The two previous police commissioners, Anthony Batts and Kevin Davis, were fired — Batts in 2015 and Davis in January.

The interim police commissioner will continue to be Gary Tuggle, who was appointed after De Sousa was suspended last week. Tuggle formerly ran the Baltimore office of the Drug Enforcement Administration, and had recently been hired by the city as a deputy police commissioner.

The mayor has already begun a national search for a permanent replacement, who would take office with a very full plate.

Baltimore, with a population of about 600,000, is not just struggling to curb a high violent crime rate, averaging nearly one murder a day last year. It is also wrestling with the implementation of a federal consent decree meant to overhaul the police force and reduce racial bias and other abusive practices. That process has been too slow, critics say.

Many in the city remain angry over the death of Gray in police custody three years ago, and the riots that followed, as well as the startling revelations from a recent corruption trial. Whoever becomes commissioner will face a hard road ahead in gaining the trust of residents.

Pugh sought on Tuesday to limit the fallout from De Sousa’s resignation and assure residents that it would not hamper efforts to overhaul policing in the city.

“This development in no way alters our strategic efforts to reduce crime by addressing its root causes in our most neglected neighborhoods,” she said.
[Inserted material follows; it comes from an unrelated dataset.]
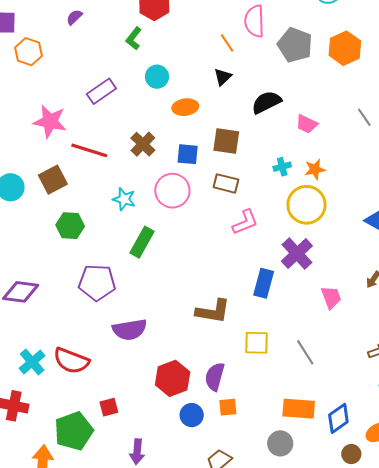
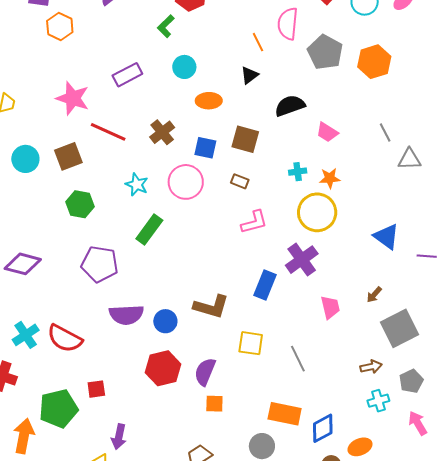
brown rectangle: (226, 183) -> (240, 181), size x0.7
blue circle: (192, 415) -> (165, 321), moved

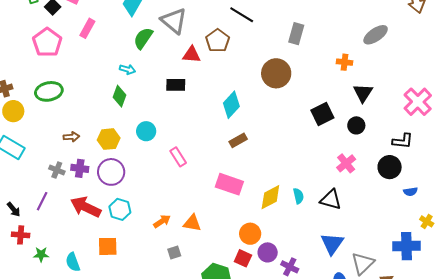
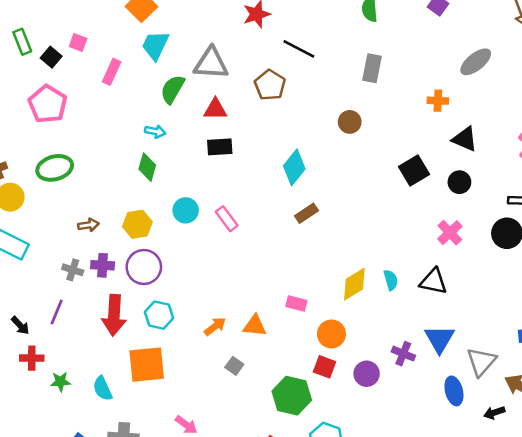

The next commissioner would be the fifth to hold the post in the past half-dozen years, not including two interim commissioners.

“Baltimore has really faced some trauma in the stability of its last three commissioners,” said Chuck Wexler, executive director of the Police Executive Research Forum, a nonprofit research group.

“It’s like a prize fighter who staggers to his feet, and just as he gets back up, he gets hit,” Wexler said. “I can’t think of another big city that has gone through this number of police chiefs this quickly.”